Pursuant to the Side Letter Agreement (New Notes) between the Noteholders and the Company also entered into on November 17, 2024, the Noteholders have the right to lend an additional $4.0 million dollars to the Company on the same terms, including warrant coverage. This right is exercisable until the earliest of (i) May 17, 2024, (ii) the date of consummation of a Change of Control Transaction, and (iii) the date of consummation of a Financing Transaction (both as defined in the such Side Letter Agreement).
On March 1, 2024, the Company issued Senior Convertible Promissory Notes to the Noteholders (collectively, the “March 2024 Senior Convertible Notes”), in substantially the same form as the November 2023 Senior Convertible Notes, in connection with the loan by the Noteholders to the Company an additional $2.0 million, pursuant to their rights under the Side Letter Agreement (New Notes).

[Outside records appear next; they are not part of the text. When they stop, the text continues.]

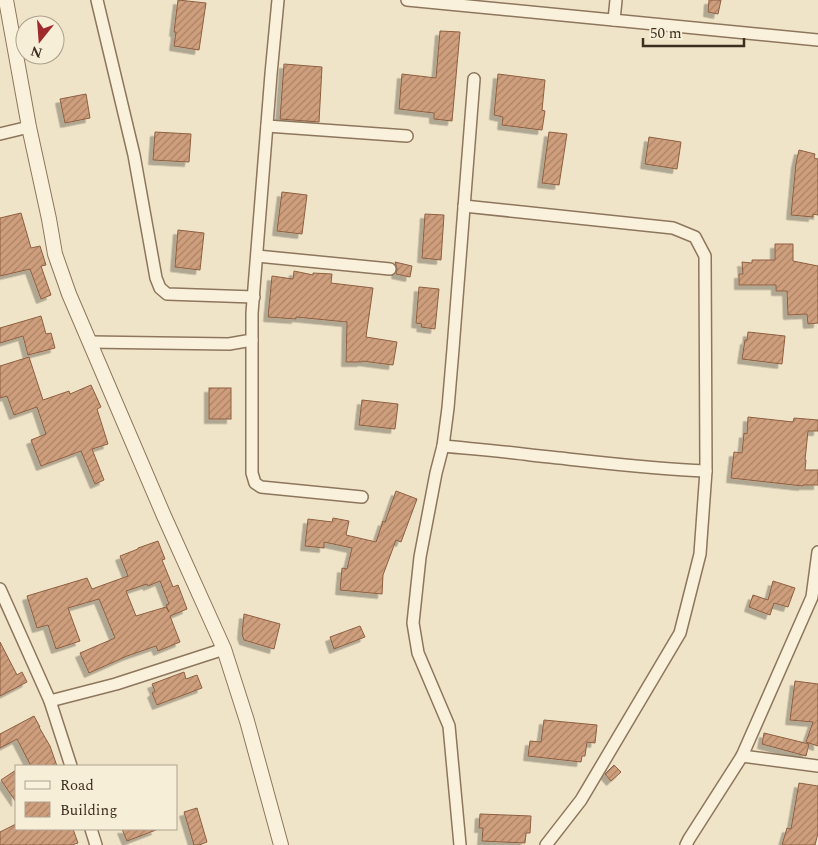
<svg xmlns="http://www.w3.org/2000/svg" width="818" height="845" viewBox="0 0 818 845" font-family="Spectral,serif">
<style>
.building{fill:url(#building-hatch);stroke:#8d5f41;fill-rule:evenodd;filter:url(#shadow)}
.lines{fill:none;stroke-linecap:round;stroke-linejoin:round}
.minor-casing{stroke:#8d765c;stroke-width:14}
.tertiary-casing{stroke:#8d765c;stroke-width:16}
.minor{stroke:#faf1dc;stroke-width:11}
.tertiary{stroke:#faf1dc;stroke-width:14}
</style>
<defs>
<pattern id="building-hatch" width="6" height="6" patternUnits="userSpaceOnUse" patternTransform="scale(1.25)"><rect width="6" height="6" fill="#cf9f7d"/><path d="M-1 1l2-2M0 6l6-6M5 7l2-2" fill="none" stroke="#a98266"/></pattern>
<filter id="shadow"><feDropShadow dx="-4.5" dy="4.5" stdDeviation="0" flood-color="#0004"/></filter>
</defs>
<rect width="100%" height="100%" fill="#f0e4c8"/>
<g class="building">
<polygon points="178,0 206,3 199,50 174,46 176,32 174,32"/>
<polygon points="709,0 721,0 718,14 708,12"/>
<polygon points="440,31 460,32 452,121 434,119 434,113 399,109 402,74 436,78"/>
<polygon points="284,64 322,67 319,122 280,119"/>
<polygon points="498,74 545,80 542,110 545,111 542,130 502,125 503,117 494,115"/>
<polygon points="86,94 90,118 65,123 60,99"/>
<polygon points="155,132 191,134 189,162 153,160"/>
<polygon points="549,132 567,134 559,185 542,183"/>
<polygon points="649,137 681,142 677,169 645,164"/>
<polygon points="799,150 815,154 814,158 818,159 818,215 813,214 813,217 791,215 796,163"/>
<polygon points="282,192 307,195 302,234 277,231"/>
<polygon points="21,213 31,248 40,246 46,265 41,266 51,295 41,299 30,269 0,276 0,218"/>
<polygon points="425,214 444,215 441,260 422,258"/>
<polygon points="178,230 204,233 200,270 175,267"/>
<polygon points="775,244 793,244 793,261 818,266 818,323 808,324 807,314 788,315 787,291 776,291 776,285 739,285 739,274 743,274 742,262 752,263 752,260 775,260"/>
<polygon points="395,262 412,266 410,277 396,274 397,269"/>
<polygon points="294,271 313,275 313,273 332,274 331,283 373,288 366,337 397,342 393,365 362,361 362,362 346,362 347,322 296,317 296,319 268,317 272,276 293,279"/>
<polygon points="419,287 439,289 435,329 421,327 422,324 416,323"/>
<polygon points="41,316 46,334 51,333 55,348 28,355 23,336 0,343 0,328"/>
<polygon points="748,332 785,336 782,364 742,359 745,340 747,340"/>
<polygon points="29,357 43,400 69,391 70,394 91,385 101,407 97,409 108,444 92,449 104,480 95,484 81,451 41,466 31,440 46,434 37,407 14,415 7,396 0,398 0,366"/>
<rect x="209" y="388" width="22" height="31"/>
<polygon points="362,400 398,404 395,429 359,425"/>
<polygon points="748,417 793,422 794,418 818,420 818,431 808,431 805,460 806,460 805,470 818,470 818,485 803,485 803,486 731,478 734,452 742,453 744,433 747,434"/>
<polygon points="396,491 417,499 401,542 396,540 383,575 382,594 340,590 342,568 347,569 352,548 324,542 324,548 305,546 308,519 332,522 333,518 349,521 346,535 376,542 383,521 385,522"/>
<path d="M158 541 165 559 162 560 173 587 178 585 187 609 170 616 180 642 158 651 156 646 127 656 89 673 80 653 115 638 99 599 68 608 80 641 56 649 48 625 37 628 27 596 87 578 92 589 128 576 120 556 138 549V548ZM160 581 169 604 166 605 169 612 166 607 136 616 126 591 147 584 148 586Z"/>
<polygon points="773,581 795,588 788,607 774,603 770,615 749,607 753,595 768,600"/>
<polygon points="244,614 280,624 274,649 244,640 242,634"/>
<polygon points="360,626 365,637 334,649 330,637"/>
<polygon points="0,642 17,675 22,672 27,682 0,696"/>
<polygon points="184,672 186,679 197,675 202,688 157,705 152,693 155,691 152,684"/>
<polygon points="795,681 818,684 818,746 806,742 813,722 790,720"/>
<polygon points="34,716 40,727 39,727 50,746 57,766 31,766 17,739 0,748 0,734"/>
<polygon points="544,720 597,725 595,743 587,742 585,756 582,756 581,762 528,756 530,741 541,742"/>
<polygon points="764,733 809,744 806,756 762,744"/>
<polygon points="614,765 621,772 611,781 605,774"/>
<polygon points="16,770 16,802 1,780"/>
<polygon points="799,783 818,786 818,833 815,845 782,845 787,828 791,829"/>
<polygon points="197,808 207,842 199,845 194,845 184,812"/>
<polygon points="480,814 531,816 530,833 526,833 525,843 482,841 483,828 479,828"/>
<polygon points="16,824 16,829 73,829 78,843 72,845 0,845 0,832"/>
<polygon points="122,829 156,829 156,830 127,841"/>
</g>
<g class="lines">
<defs>
<g id="minor">
<polyline points="97,0 134,155 156,278 160,288 167,294 254,297"/>
<polyline points="407,0 818,40"/>
<polyline points="614,20 616,0"/>
<polyline points="267,126 407,136"/>
<polyline points="0,134 29,127"/>
<polyline points="464,206 673,228 695,237 705,256 706,471 700,554 680,633 581,800 546,845"/>
<polyline points="257,256 390,269"/>
<polyline points="252,340 252,473 255,483 261,487 362,497"/>
<polyline points="89,342 229,344 252,340 252,313 271,74 278,0"/>
<polyline points="443,446 448,408 453,349 474,79"/>
<polyline points="0,589 50,701 71,766"/>
<polyline points="50,701 116,684 224,649"/>
<polyline points="742,756 818,766"/>
<polyline points="91,829 96,845"/>
<path d="M460 845 449 726 418 653 413 623 420 557 436 473 443 446C473 449 502 451 531 455 590 461 648 469 706 471"/>
<polyline points="686,845 689,839 742,756 812,597 818,552"/>
</g>
<polyline id="tertiary" points="6,0 29,127 49,219 55,254 69,294 164,516 224,649 247,721 281,845"/>
</defs>
<use href="#minor" class="minor-casing"/>
<use href="#tertiary" class="tertiary-casing"/>
<use href="#minor" class="minor"/>
<use href="#tertiary" class="tertiary"/>
</g>
<rect x="15" y="765" width="162" height="65" fill="#f7eed8" stroke="#ada18e"/>
<rect x="25" y="781" width="25" height="8" fill="#faf1dc" stroke="#ada18e"/>
<text x="60" y="790" font-size="15" fill="#3d2e20">Road</text>
<rect x="25" y="802" width="25" height="15" fill="url(#building-hatch)" stroke="#ada18e"/>
<text x="60" y="815" font-size="15" fill="#3d2e20">Building</text>
<g transform="translate(40 40) rotate(197)"><circle r="24" fill="#f7eed8" stroke="#ada18e"/>
<path d="M0-4L9 19L0 12L-9 19Z" fill="#9e2a2b"/>
<text y="-8" font-size="14" font-weight="bold" text-anchor="middle" fill="#3d2e20">N</text>
</g>
<path d="M643 38v8h101v-8" fill="none" stroke="#3d2e20" stroke-width="2.5"/>
<text x="650" y="38" font-size="15" fill="#3d2e20" stroke="#f7eed8" stroke-width="4" paint-order="stroke">50 m</text>
</svg>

In connection with the issuance of the March 2024 Senior Convertible Notes, the Company issued to the Noteholders warrants to purchase an aggregate of 7,500,000 shares of the Common Stock on the same terms as the warrants issued on November 17, 2023.
The shares of Common Stock issuable upon conversion of the March 2024 Senior Convertible Notes and such warrants are covered by the Registration Rights Agreement dated as of November 17, 2023 entered into by the Company and the Noteholders providing to the Noteholders customary rights with respect to the registration of the shares of Common Stock issuable upon conversion of the notes or exercise of the warrants under the Securities Act of 1933, as amended.
The March 2024 Senior Convertible Notes, the warrants issued in connection therewith, and the shares of Common Stock issuable pursuant to the conversion of such notes and the exercise of such warrants, were offered and sold pursuant to the exemption from the registration requirements of the Securities Act of 1933, as amended, afforded by Section 4(a)(2) thereof, for the sale of securities not involving a public offering.
The foregoing summaries of the March 2024 Senior Convertible Notes and the warrants issued in connection with the March 2024 Senior Convertible Notes do not purport to be complete and are qualified in their entireties by reference to the full copies of such agreements and instruments, which are attached as exhibits 10.1 and 10.2, respectively, to this Form 8-K and incorporated into this Item 2.03 by reference.